In product, when you apply development resources towards a course of action, it can take a while to see if your strategic decisions were correct.  Any efforts you can apply up front to validate your hypothesis can help save time and resources. When it comes to new ideas, at K2 we tend to do this in a few ways before we even start the development process.  I like to think of this as lean vetting:

  1. Have a bazillion conversations with everyone you know, in the market and out of it: I never really understood why entrepreneurs bother to keep their ideas under wraps.  It’s one thing to be in stealth mode and not release your idea on the web for everyone to look at before it’s ready.  It’s an entirely different situation to not tell anyone what you’re doing because you’re afraid of someone stealing it.  Your current napkin idea is definitely wrong.  Not in the sense that it won’t succeed,  but if you are successful your final product will be entirely different from your paper idea. Speaking to people who understand the market is helpful for obvious reasons, but speaking to people who know nothing about the industry makes you zero in on the value proposition and simplify what you’re trying to do.  At the end of the day, technology is an enabling layer – the value proposition is the business.  You don’t have to write a single line of code to define a value proposition, so try doing more of it.

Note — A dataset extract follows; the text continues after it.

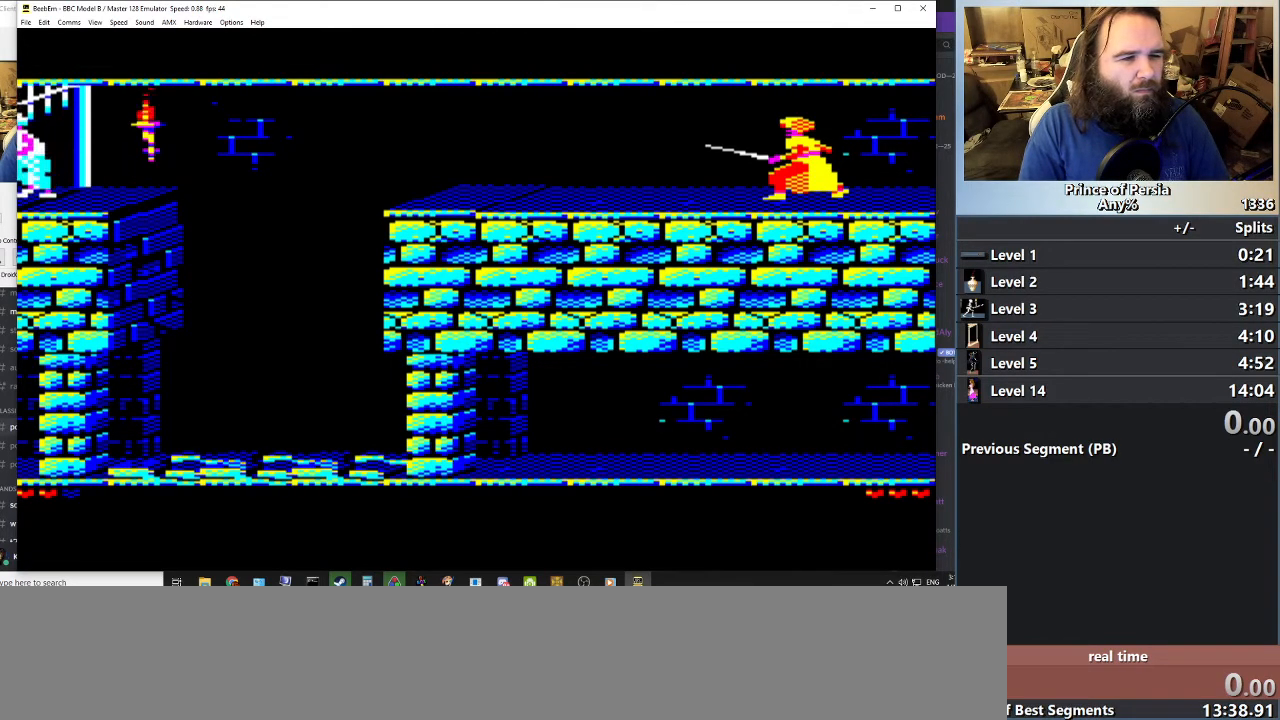
{"keys": ["left"], "events": []}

  2. Try selling it:  This doesn’t work for every idea,  but we’ve used variable ad copy and test landing pages to try out different value propositions and it’s given us interesting feedback.  For a few hundred bucks this is a simple test to do.  It may not net you any insights, but you may be shocked by what you find out.  Use your CTR, reach and conversions as a data point in your decision making.  Make sure to isolate your variables to ensure that you know what you’re testing.  For enterprise, sell to your b2b customers before you build.
  3. Take your thinking to its logical conclusion: At the end of the day, most successful companies must exit. Understand the three or four publicly traded companies that you look something like, or that you would be accretive to, and think about what has to happen for you to get there.  Again, you’re not going to get a ‘go / no go’ decision from this exercise, but this step is so valuable and too few entrepreneurs ever get past their first milestone goal of getting active users.
  4. Avoid fair fights: Everyone has a core set of assets: be it experience, a team, relationships, ability, understanding of a market, etc.   Try to figure out which of your ideas you are better suited than 99% of people to execute on and why.  Of note, building businesses that are completely dependent on big business development deals are super risky.  If your competitive advantage is a distribution deal, you  should heavily discount it.
  5. Don’t time the market: Market timing seems to have so much to do with success, but it’s also like the weather – impossible to control.  Try not to build businesses because they are what everyone is investing in.  When everyone tics, you should probably tac, or at least move in isolation to the market trends.  So much can change so quickly and you cannot control macro forces.  If you take any market timing into account, try to think about where your customers will be in three years and build for them,  otherwise you’re wasting your energy.